Sisi Lain Elektabilitas Partai Politik
Partai politik pendatang baru di Pemilihan Umum 2019 harus bekerja ekstra untuk melawan partai-partai politik lama yang sudah berpengalaman dalam kontestasi politik lima tahunan tersebut.
Partai politik papan atas dan menengah tidak hanya sudah membangun infrastruktur mapan, namun mereka juga memiliki pemilih loyal yang menjadi basis utama partai untuk bertahan.
Loyalitas pemilih dari partai-partai besar dan menengah ini terekam dari hasil survei periodik Kompas. Loyalitas ini ditarik dari sejauh mana potensi pemilih partai politik di Pemilu 2014 silam akan memilih kembali partai politik pilihannya tersebut di Pemilu 2019.
Data hasil survei menunjukkan tidak semua partai politik memiliki pemilih dengan loyalitas yang tinggi.
Artinya, tingkat perubahan pilihan (volatilitas) juga terjadi pada sejumlah pemilih di semua partai politik.
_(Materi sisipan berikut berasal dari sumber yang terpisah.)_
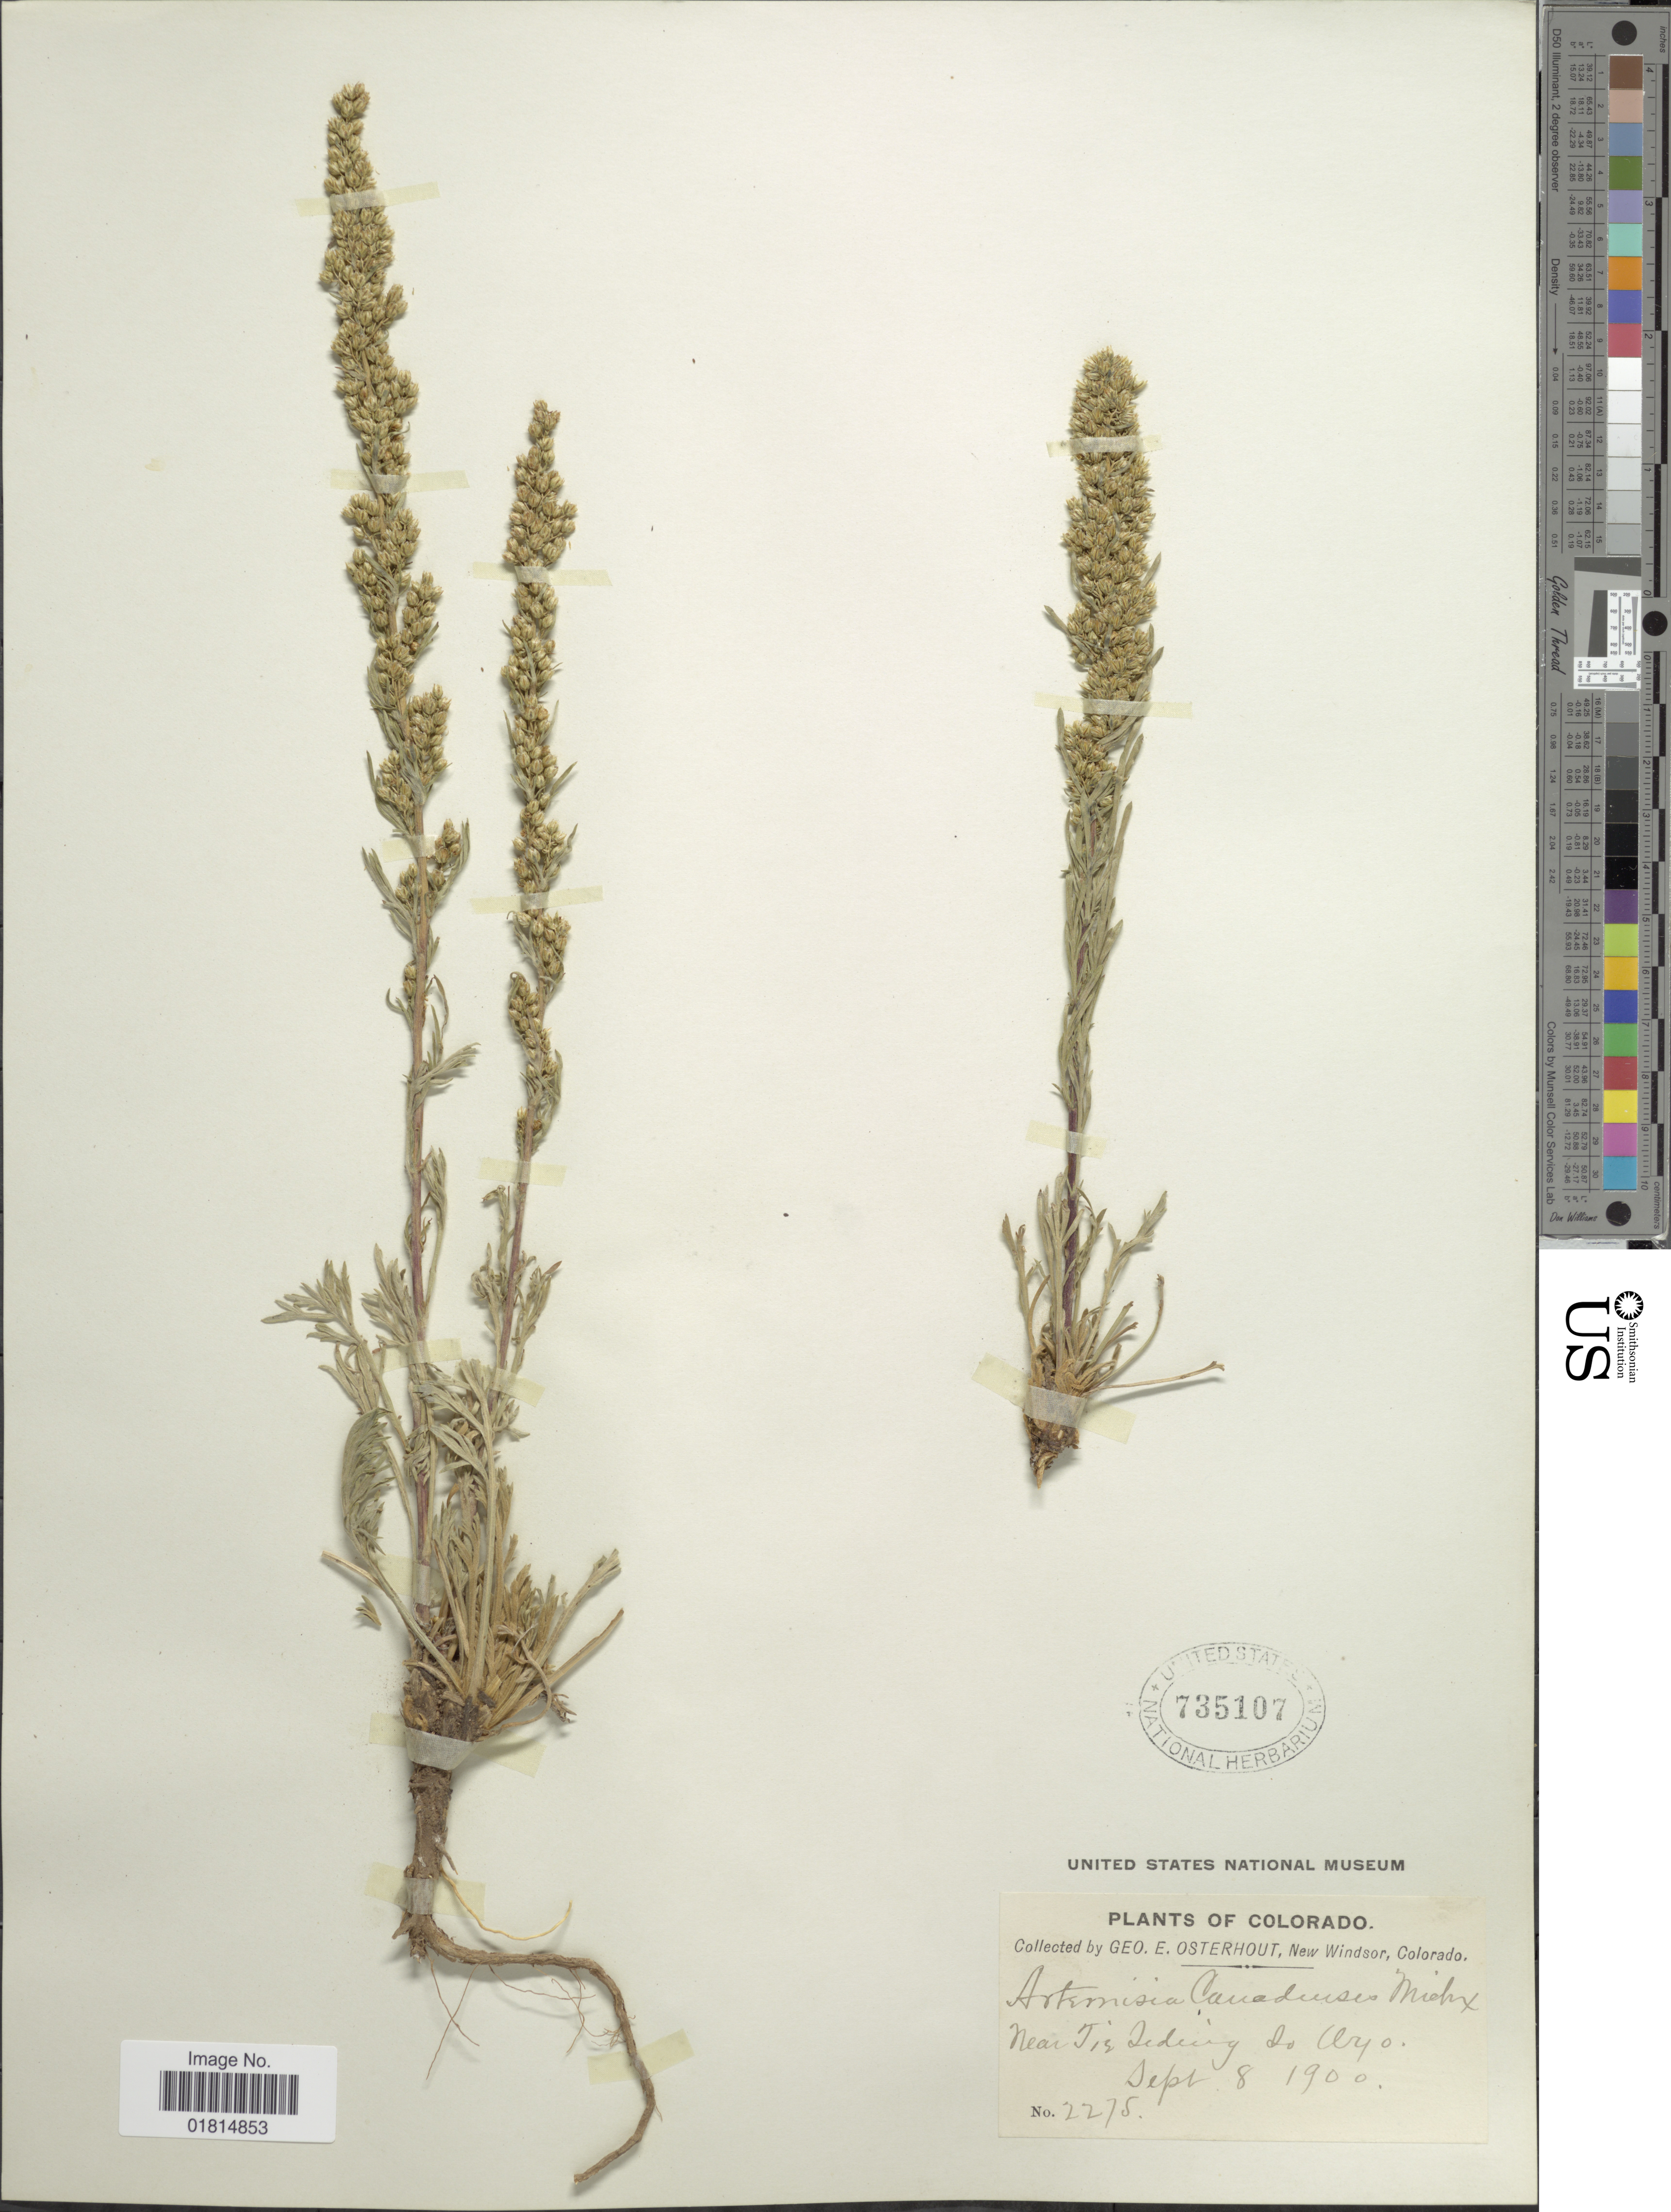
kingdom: Plantae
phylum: Tracheophyta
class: Magnoliopsida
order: Asterales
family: Asteraceae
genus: Artemisia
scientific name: Artemisia canadensis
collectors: G. Osterhout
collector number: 2275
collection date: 1900-09-08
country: United States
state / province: Wyoming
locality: Near Tis Teding do Wyo.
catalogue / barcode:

Ada tingkat loyalitas pemilih yang berbeda diantara partai politik.
Menariknya, tingkat loyalitas pemilih ini juga linier dengan keberadaan partai politik tertentu sesuai dengan kategori elektabilitasnya.
Dari kategori tingkat keterpilihan partai lebih dari 10 persen, misalnya, tingkat loyalitas pemilihnya juga tercatat paling tinggi, yakni rata-rata di atas 60 persen.
Dari kelompok ini, Partai Demokrasi Indonesia Perjuangan, Partai Golongan Karya, dan Partai Gerakan Indonesia Raya tercatat paling tinggi tingkat loyalitas pemilihnya.
Salah satu partai yang elektabilitasnya tidak masuk kategori ini, namun berada di kategori 4 % s/d 10 % yakni Partai Kebangkitan Bangsa dan Partai Bulan Bintang dengan elektabilitas di bawah 4 persen juga masuk dalam kelompok loyalitas pemilih di atas 60 persen.
Tingginya loyalitas pemilih yang diwujudkan dalam niat kembali memilih partai yang sama ini mengisyaratkan benang merah dari keempat partai.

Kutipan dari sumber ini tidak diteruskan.